You can’t have a park at Pier 42 without first having parking, apparently.
The New York City Economic Development Corporation plans to use around 100,000 square feet adjacent to the pier for storage space for movie studios, as well as up to 150 parking spaces, the agency said in a presentation last night to Community Board 3’s Waterfront Committee. The effort, slated to begin in June, would raise revenue for a dedicated fund that would be used to maintain Pier 42 on Manhattan’s East Side, and eventually turn it into a waterfront park, without the parking spaces.
The park project currently has no funding, said David Quart, vice president of development for EDC, at the community board meeting.
The usage is scheduled to begin in June and last for three years, and EDC is currently seeking movie studios who would occupy the space. Although revenue generation is still uncertain, Mr. Quart said it was an appealing use of public space because no lease or capital improvements were required, although it would cost $7,000 to $13,000 to prepare the area for parking, include paving and painting the surfaces.
“It is something you can do on a short-term basis,” he said.
In addition, the area is appropriately zoned, making usage “as of right” and not requiring additional approvals.
Development of the East River waterfront was largely initiated in the wake of 9/11, when the area received $150 million of funding from the federal government’s Department of Housing and Urban Development.
But the majority of that money has been used in the southern half of the area, which goes from Pier 42 to the Battery Maritime Building at 11 South Street, according to Mr. Quart. He cited the costs of marine build-outs as the reason for the imbalance, but exact allocations of funding have not been disclosed, since the public bids are not complete.
Rising costs have been a concern with the East River waterfront project. An ambitious plan to build as many as six pavilions along the East River has been scaled back, and now a total of two pavilions and two esplanades are planned.
While the East River waterfront has been developed somewhat, Pier 42 is still barren, much to the ire of the community, which has been pushing for the park for eight years. As with any development, the main problem has been funding.

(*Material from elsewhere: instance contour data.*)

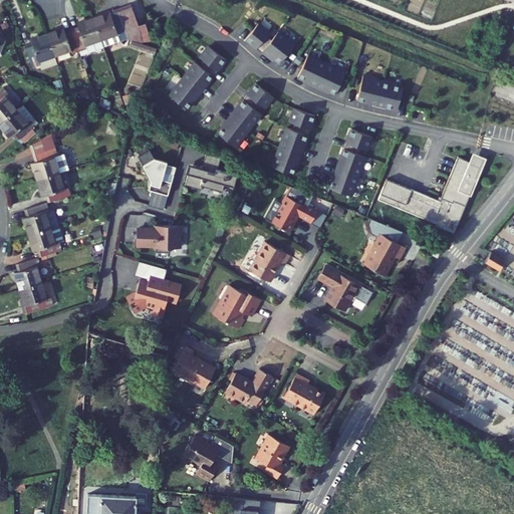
[(132,4),(117,9),(126,35),(145,40),(138,21),(133,7),(132,4)]
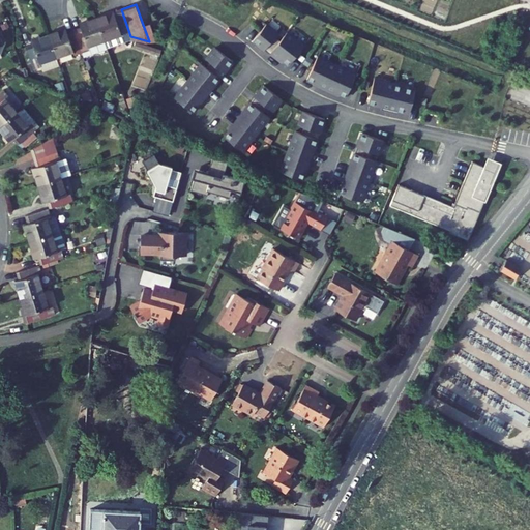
[(121,9),(97,19),(108,48),(131,39),(130,36),(121,9)]
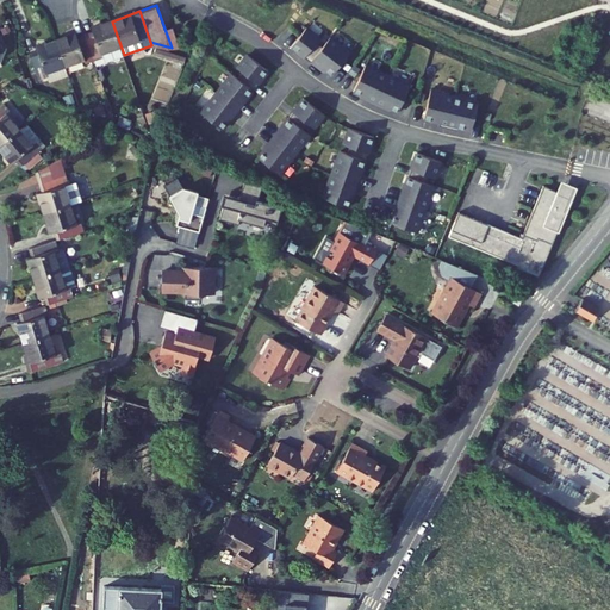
[(93,31),(85,35),(94,61),(103,57),(105,63),(124,56),(124,55),(112,22),(92,27),(93,31)]
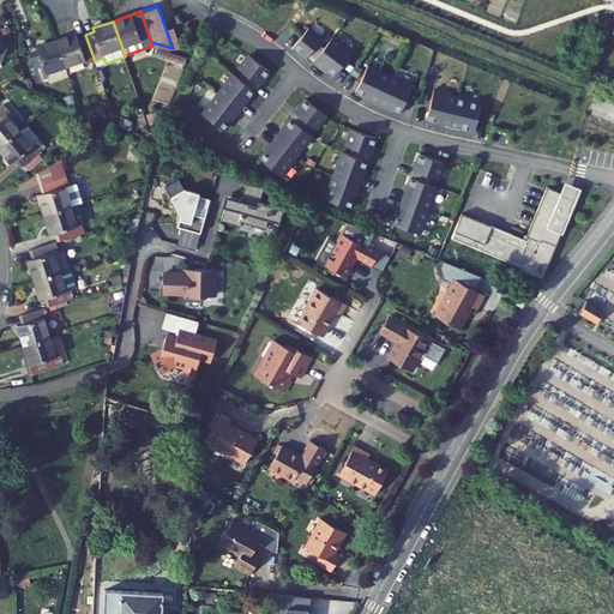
[(173,22),(164,25),(173,48),(181,44),(173,22)]
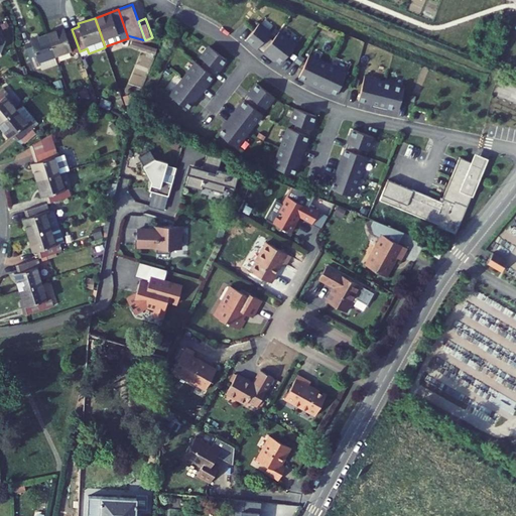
[(282,65),(297,44),(280,31),(274,40),(269,36),(271,33),(260,24),(247,40),(270,57),(271,55),(282,65)]
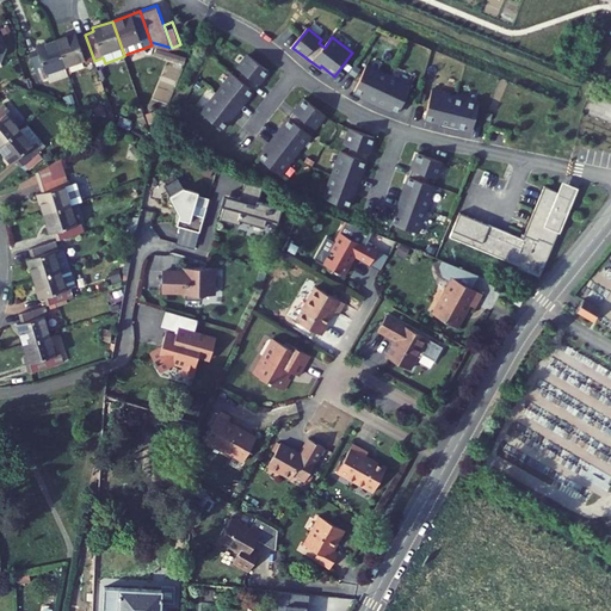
[(76,34),(56,41),(66,67),(85,60),(86,65),(94,61),(85,35),(78,37),(76,34)]
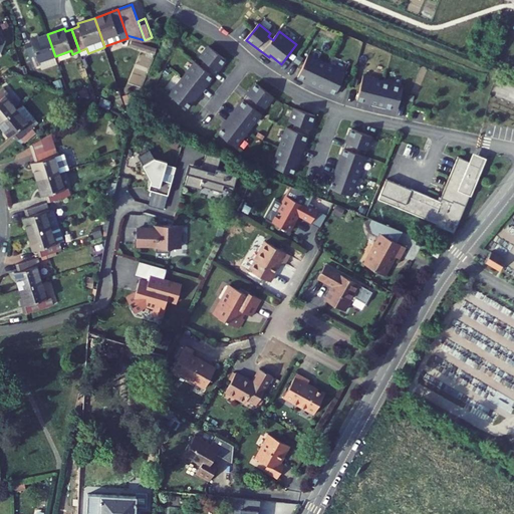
[(32,43),(24,45),(32,67),(40,65),(41,69),(58,63),(55,56),(47,34),(31,40),(32,43)]
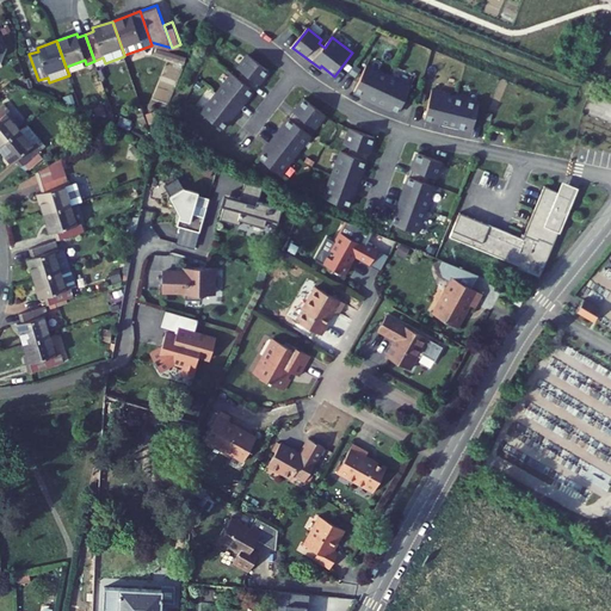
[(270,72),(250,56),(239,69),(244,74),(240,80),(234,75),(223,88),(229,93),(220,105),(214,102),(203,115),(224,131),(270,72)]
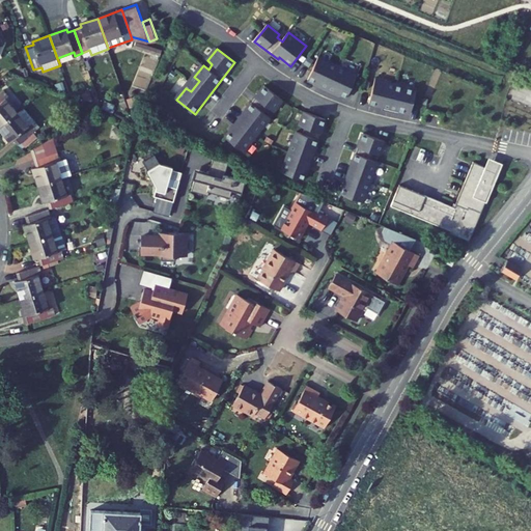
[(348,98),(359,75),(319,57),(309,80),(322,85),(320,88),(335,94),(336,91),(348,98)]
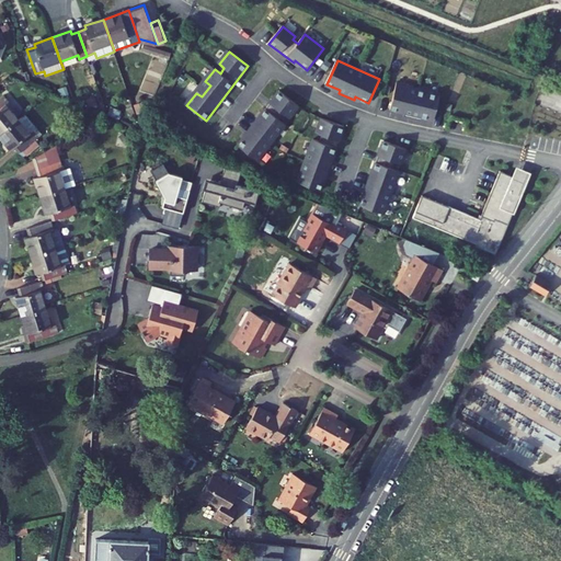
[(205,81),(196,93),(202,96),(210,86),(205,81)]
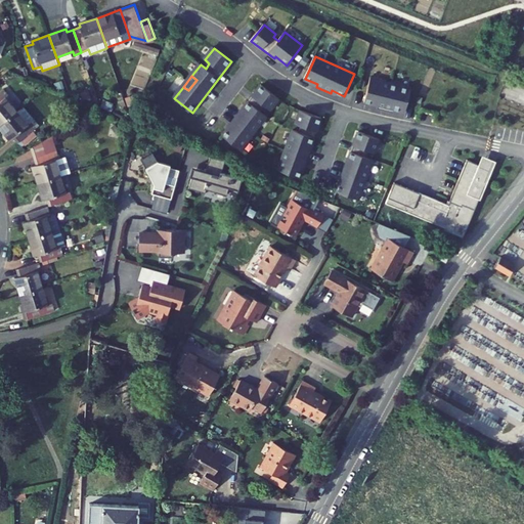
[(396,110),(407,113),(413,87),(373,77),(366,102),(380,105),(379,108),(395,113),(396,110)]
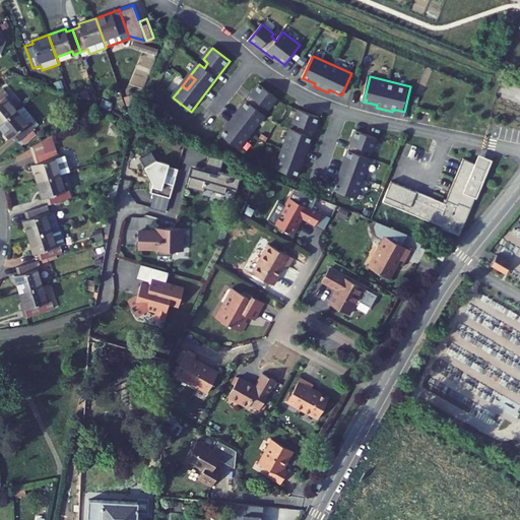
[(269,110),(278,99),(260,84),(222,135),(241,149),(249,137),(244,134),(252,123),(257,127),(266,115),(261,112),(265,107),(269,110)]
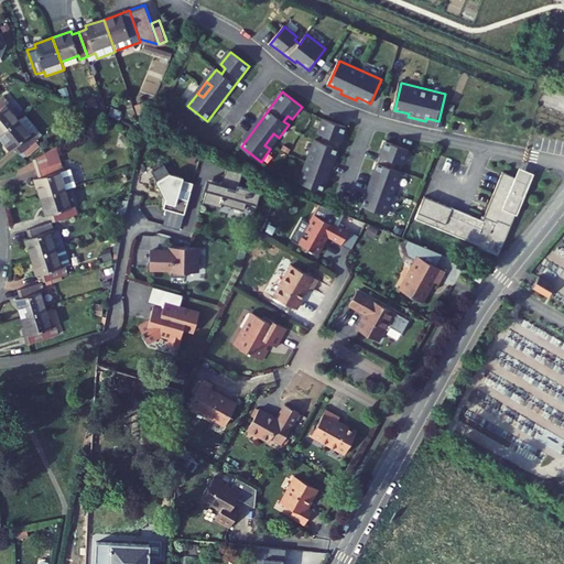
[(0,134),(18,120),(6,105),(9,102),(3,96),(0,98),(0,134)]
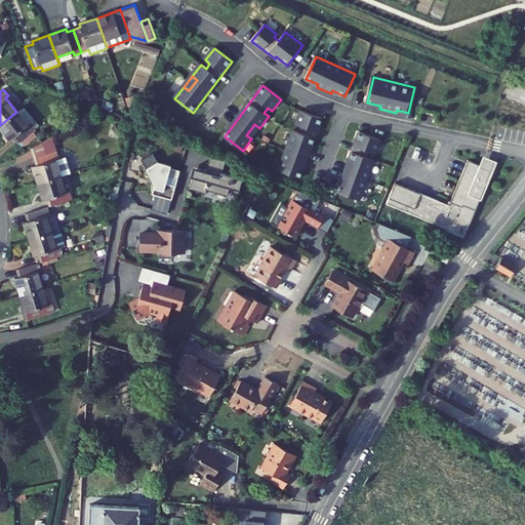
[(301,178),(323,118),(303,111),(297,124),(303,126),(300,132),(294,130),(290,144),(295,146),(291,159),(285,157),(280,170),(301,178)]
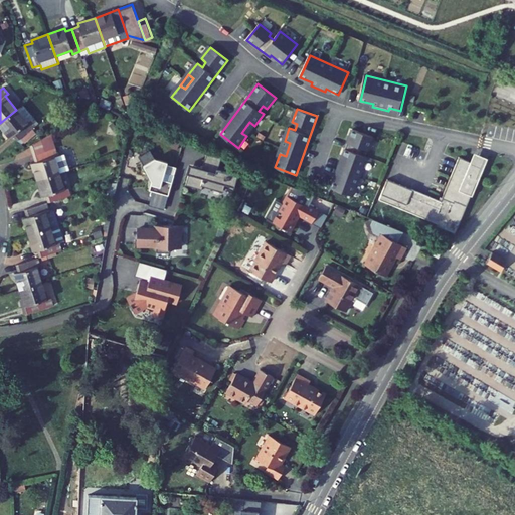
[(27,123),(16,110),(0,123),(0,126),(10,138),(13,136),(17,141),(35,126),(30,120),(27,123)]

“It is an issue all around the city, especially in this economy,” said Mr. Quart. (Hudson River Park and the High Line have also suffered from lack of funding.)
The city shopped around Pier 42 in a request for proposal in 2008, hoping to attract revenue, but did not receive any responses, according to Mr. Quart.
Although Community Board 3’s Waterfront Committee voted to recognize and favor the creation of storage and parking spaces for no more than three years, community members in attendance had a mixed reaction.
Some voiced concerns over using public land to support what they perceived to be an outside commercial industry, thereby denying local residents opportunities for jobs.
“Why are we stiffed? Why are we pleading?” said one resident.
There was general frustration with the lack of funding for the project, particularly in comparison to the major development by the South Street Seaport and on the West Side.
But others were supportive. Jim Miller, a local parent and member of the Local 52 union of motion picture studio mechanics, applauded the effort as a way of supporting the local movie industry and creating revenue.
“You can’t get the improvements without money,” he said. “We really need industry if we’re going to support the city.”